Minor copyediting

2015-04-19 01:56:32 -07:00 · 2015-04-19 01:56:32 -07:00 · 1b79d947b9
parent 7bddd15e27
commit 1b79d947b9
7 changed files with 17 additions and 19 deletions
--- a/.travis.yml
+++ b/.travis.yml
@ -8,12 +8,12 @@ python:
  - "2.7"
  - "3.4"

-# command to install dependencies
+# install dependencies
 install:
  - "pip install --upgrade setuptools"
  - "pip install -r requirements.txt"
  - "export PYTHONPATH=`pwd`"
  - "python setup.py build_ext --inplace"
-# command to run tests
+# run tests
 script:
  - py.test tests/
--- a/README.md
+++ b/README.md
@ -3,20 +3,18 @@ spaCy

 http://honnibal.github.io/spaCy

-Fast, state-of-the-art natural language processing pipeline. Commercial licenses available, or use under AGPL.
+A pipeline for fast, state-of-the-art natural language processing. Commercial licenses available, otherwise under AGPL.

 Version 0.80 released
 ---------------------

 2015-04-13

-* Preliminary named entity recognition support. Accuracy is currently
-  substantially behind the current state-of-the-art. I'm working on
-  improvements. 
+* Preliminary support for named-entity recognition. Its accuracy is substantially behind the state-of-the-art. I'm working on improvements. 

 * Better sentence boundary detection, drawn from the syntactic structure.

-* Lots of bug fixes
+* Lots of bug fixes.


 Supports:
--- a/docs/source/guide/overview.rst
+++ b/docs/source/guide/overview.rst
@ -28,14 +28,14 @@ can access an excellent set of pre-computed orthographic and distributional feat
    >>> are.check_flag(en.CAN_NOUN)
    False

-spaCy makes it easy to write very efficient NLP applications, because your feature
+spaCy makes it easy to write efficient NLP applications, because your feature
 functions have to do almost no work: almost every lexical property you'll want
 is pre-computed for you.  See the tutorial for an example POS tagger.

 Benchmark
 ---------

-The tokenizer itself is also very efficient:
+The tokenizer itself is also efficient:

 +--------+-------+--------------+--------------+
 | System | Time	 | Words/second | Speed Factor |
@ -56,7 +56,7 @@ Pros:

 - All tokens come with indices into the original string
 - Full unicode support
- Extensible to other languages
+- Extendable to other languages
 - Batch operations computed efficiently in Cython
 - Cython API
 - numpy interoperability
--- a/docs/source/howworks.rst
+++ b/docs/source/howworks.rst
@ -135,7 +135,7 @@ lexical types.

 In a sample of text, vocabulary size grows exponentially slower than word
 count.  So any computations we can perform over the vocabulary and apply to the
-word count are very efficient.

> **The request**:
What is the Spanish translation of this sentence from the copyediting commit: "In a sample of text, vocabulary size grows exponentially slower than word count."

> **Dataset rows**:
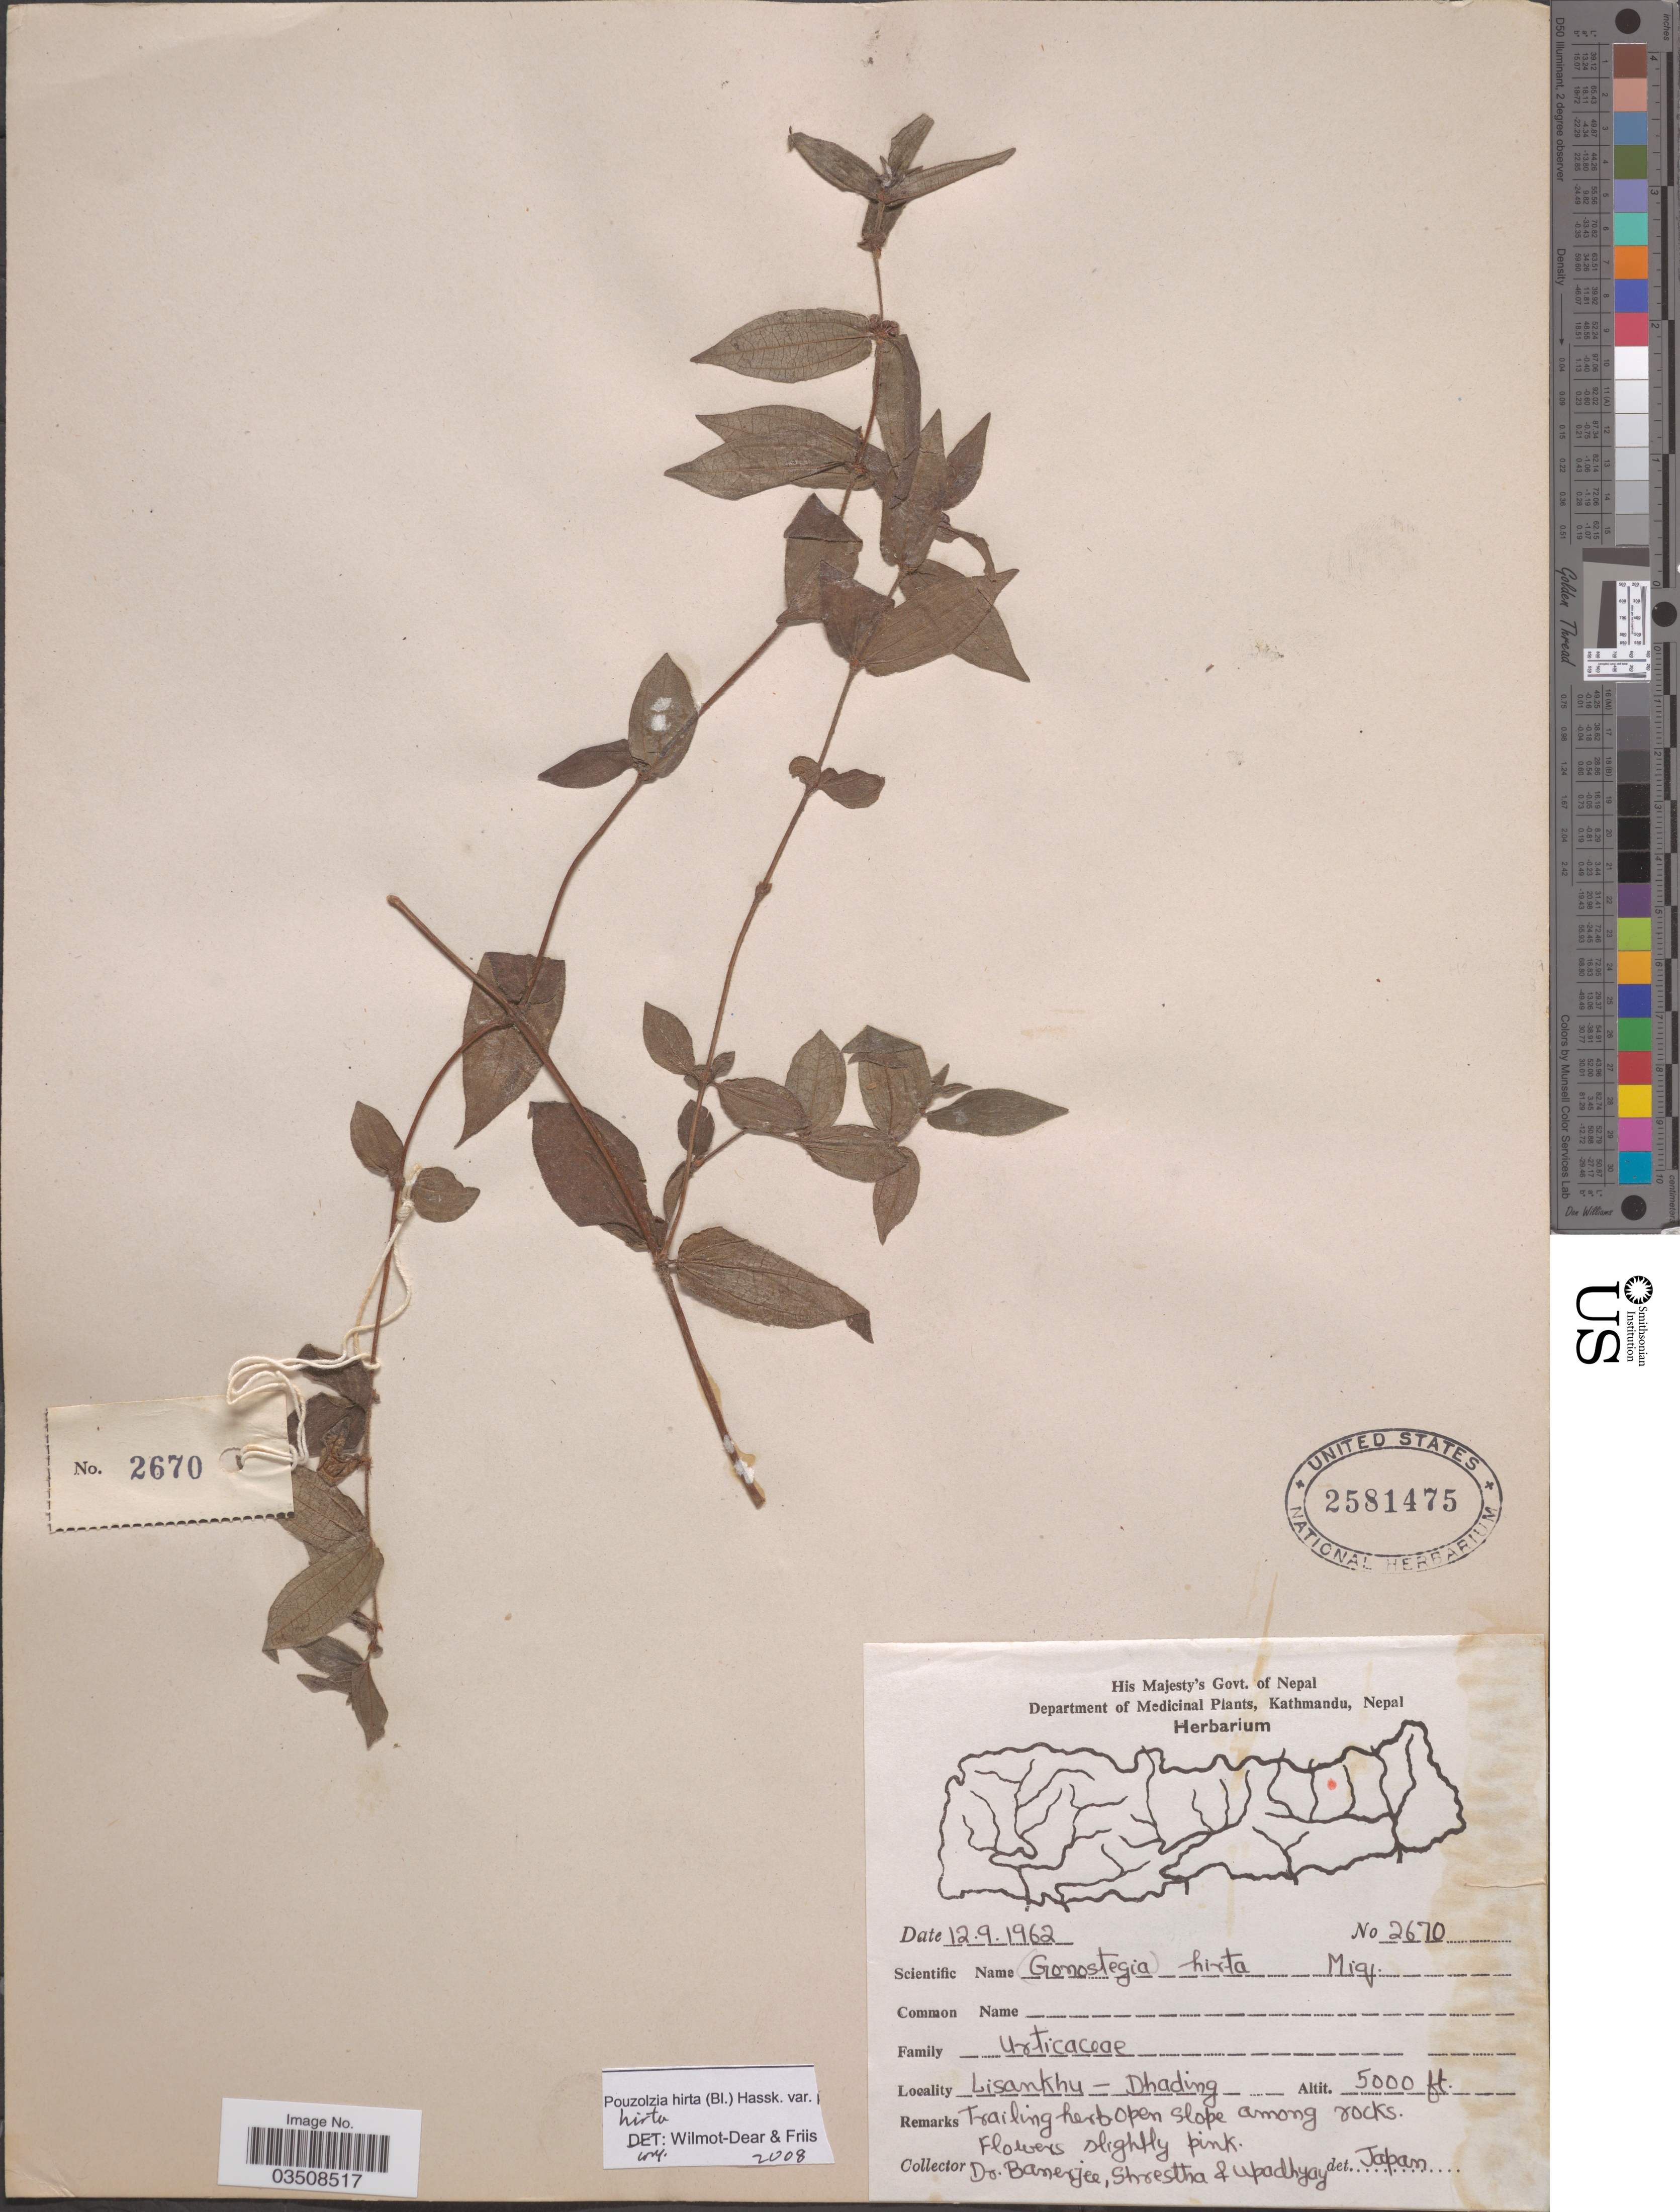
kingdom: Plantae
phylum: Tracheophyta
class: Magnoliopsida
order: Rosales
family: Urticaceae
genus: Gonostegia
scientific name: Gonostegia triandra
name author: (Blume) Miq.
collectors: -. Banerjee, -. Shrestha & Upadhyay, --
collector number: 2670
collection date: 1962-09-12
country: Nepal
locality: Lisankhu-Dhading.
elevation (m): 1524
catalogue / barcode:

> **Full response**:
En una muestra de texto, el tamaño del vocabulario crece exponencialmente más despacio que el número de palabras.